After Attorney General Bill Barr's Justice Department announced last week that it's dropping the charges against former foreign agent Michael Flynn, Donald Trump celebrated his former advisor's "total exoneration." The presidential comments were clearly foolish at the time.
But as the process progresses, Trump's boast is starting to look a little worse. On Tuesday, the federal judge overseeing the case, Emmet Sullivan, said in a filing that he'll allow outside parties to weigh in on Flynn's case, opening the door to possibly rejecting the Justice Department's motion to dismiss the pending criminal charges. Yesterday, the same judge went a little further.
The federal judge overseeing the case against Ret. Lt. Gen. Michael Flynn has appointed a retired judge to present arguments in the case opposing the Department of Justice's request to dismiss the charges against the ex-national security adviser. Judge Emmet Sullivan said that he wants retired Judge John Gleeson to present those arguments about why the charges against Flynn shouldn't be dropped and to explore the possibility that Flynn lied to Sullivan.
NBC News' report added that Sullivan expects Gleeson to consider whether Flynn, who's already pleaded guilty twice, could be held in criminal contempt for perjury.
This isn't what the attorney general had in mind for the president's disgraced former ally, but it's not up to Barr to dictate orders to the federal judiciary.
If John Gleeson's name sounds at all familiar, there's a good reason for that. It was just a few days ago when Gleeson -- who served as a U.S. district judge for the Eastern District of New York and chief of the Criminal Division in the U.S. Attorney's Office in that district -- co-authored a Washington Post op-ed on the Flynn case. It read in part, "There has been nothing regular about the department's effort to dismiss the Flynn case. The record reeks of improper political influence."
The fact that Sullivan tapped Gleeson to present arguments in the case should probably make Flynn, his defense counsel, and political players trying to pull strings on Flynn's behalf a little nervous.
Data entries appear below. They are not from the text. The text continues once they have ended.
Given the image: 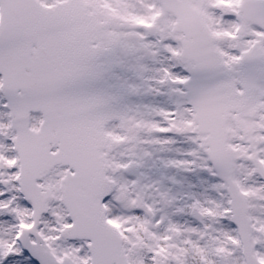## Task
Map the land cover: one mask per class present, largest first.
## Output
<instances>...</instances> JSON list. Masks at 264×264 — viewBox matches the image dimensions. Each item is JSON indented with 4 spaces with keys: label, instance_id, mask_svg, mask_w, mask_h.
<instances>
[{
    "label": "snow or ice",
    "instance_id": "snow-or-ice-1",
    "mask_svg": "<svg viewBox=\"0 0 264 264\" xmlns=\"http://www.w3.org/2000/svg\"><path fill=\"white\" fill-rule=\"evenodd\" d=\"M0 264H264V0H0Z\"/></svg>",
    "mask_w": 264,
    "mask_h": 264
}]
</instances>
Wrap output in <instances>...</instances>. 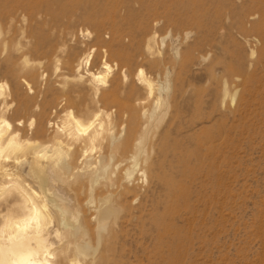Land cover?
I'll use <instances>...</instances> for the list:
<instances>
[{
  "label": "rangeland",
  "instance_id": "1",
  "mask_svg": "<svg viewBox=\"0 0 264 264\" xmlns=\"http://www.w3.org/2000/svg\"><path fill=\"white\" fill-rule=\"evenodd\" d=\"M0 13L14 21L0 19V83L19 162L57 146L68 90L79 117L106 123L92 151L62 136L68 165L50 186L73 222L50 208L48 229L68 264H264V0H0ZM140 70L165 96L157 111ZM91 72L114 100L94 104Z\"/></svg>",
  "mask_w": 264,
  "mask_h": 264
},
{
  "label": "bare ground",
  "instance_id": "2",
  "mask_svg": "<svg viewBox=\"0 0 264 264\" xmlns=\"http://www.w3.org/2000/svg\"><path fill=\"white\" fill-rule=\"evenodd\" d=\"M0 19L10 23L14 22L4 13H0ZM1 45L6 47L8 41L4 38ZM57 49L59 50L60 47ZM83 65L86 68L92 66L89 56L77 66V71H80ZM105 65L106 70L110 71L111 67L108 64ZM138 77L140 84L146 90L145 101L151 100L152 108L156 111L165 106V96L162 95L161 88L157 89L153 82L145 77L143 70H140ZM77 78L79 80L84 79L80 74L77 75ZM89 78L94 104L96 102H110L116 98L118 87H115L113 83L108 85V75L103 72H91ZM102 87L108 89L102 93ZM7 89L6 84L0 83V104L2 107V114H0V264H68L69 257L62 249L58 251L52 239V233L48 229L50 222L48 209L50 208L63 215L61 219L63 223H67L68 219L73 218L71 209L66 205L67 199L50 186L57 178L59 168L68 165L66 160L68 152L64 149L62 136L71 139L85 136L86 139L81 148L85 151H92L103 146L106 123L101 121L99 111L90 115L86 120L79 117L72 107L73 101L78 96L68 90L64 96L67 106V126L61 128L50 122V126L56 127L58 130L57 134H61L56 138L57 146L54 149L43 148V146L37 147L33 153L32 161L28 166L23 165L17 156L24 152L25 142L20 139L17 125L15 126L14 123L7 120L3 114L4 111L9 110L8 101L11 95L6 93ZM37 107L39 109L40 105ZM124 107L126 109L131 108L128 103ZM21 125L22 122L18 124V126ZM131 149L132 145L126 143L123 152L126 153ZM143 151L141 146L139 157ZM48 155H52L53 159L57 157L58 161L45 166L40 159ZM103 160L102 158L95 173L98 178L111 179V167L105 164ZM28 168L29 171L27 172ZM8 196H11L12 199H6ZM112 211L110 206H103L101 222L106 221L113 214ZM71 226L77 227L73 223ZM56 235L59 236V231L56 232ZM88 248L89 246H77L80 252H84Z\"/></svg>",
  "mask_w": 264,
  "mask_h": 264
}]
</instances>
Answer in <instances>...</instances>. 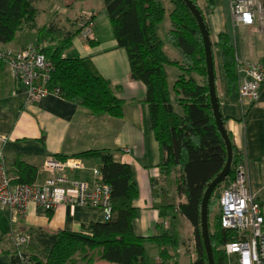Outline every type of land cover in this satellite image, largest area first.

Making matters slightly worse, Mary McCord, the former acting assistant attorney general for national security at the Department of Justice, has accused Barr's Justice Department of "twisting" her words in the Flynn case. As the New York Times reported, she's not the only one with concerns.
A key former F.B.I. official cast doubt on the Justice Department's case for dropping a criminal charge against President Trump's former national security adviser Michael T. Flynn during an interview with investigators last week, according to people familiar with the investigation. Department officials reviewing the Flynn case interviewed Bill Priestap, the former head of F.B.I. counterintelligence, two days before making their extraordinary request to drop the case to Judge Emmet G. Sullivan. They did not tell Judge Sullivan about Mr. Priestap's interview.
According to the reporting, Priestap's notes about the FBI's questioning of Flynn in 2017 were used to suggest the bureau was trying to entrap Flynn. The Times added, "That interpretation was wrong, Mr. Priestap told the prosecutors reviewing the case. He said that F.B.I. officials were trying to do the right thing in questioning Mr. Flynn and that he knew of no effort to set him up. Media reports about his notes misconstrued them, he said, according to the people familiar with the investigation."
When the Justice Department said last week that it could not prove Flynn is guilty of the crimes to which he's already pleaded guilty, it appeared the former White House national security advisor was effectively in the clear. Seven days later, that no longer appears to be the case.
Postscript: Some prominent Fox News personalities last night turned their rhetorical fire on Judge Sullivan, which I suppose was to be expected. To the extent that this matters, it was Ronald Reagan who first made Sullivan a D.C. judge, and it was George H.W. Bush who elevated Sullivan to the D.C. Court of Appeals eight years later. Bill Clinton chose Sullivan for the federal bench in 1994.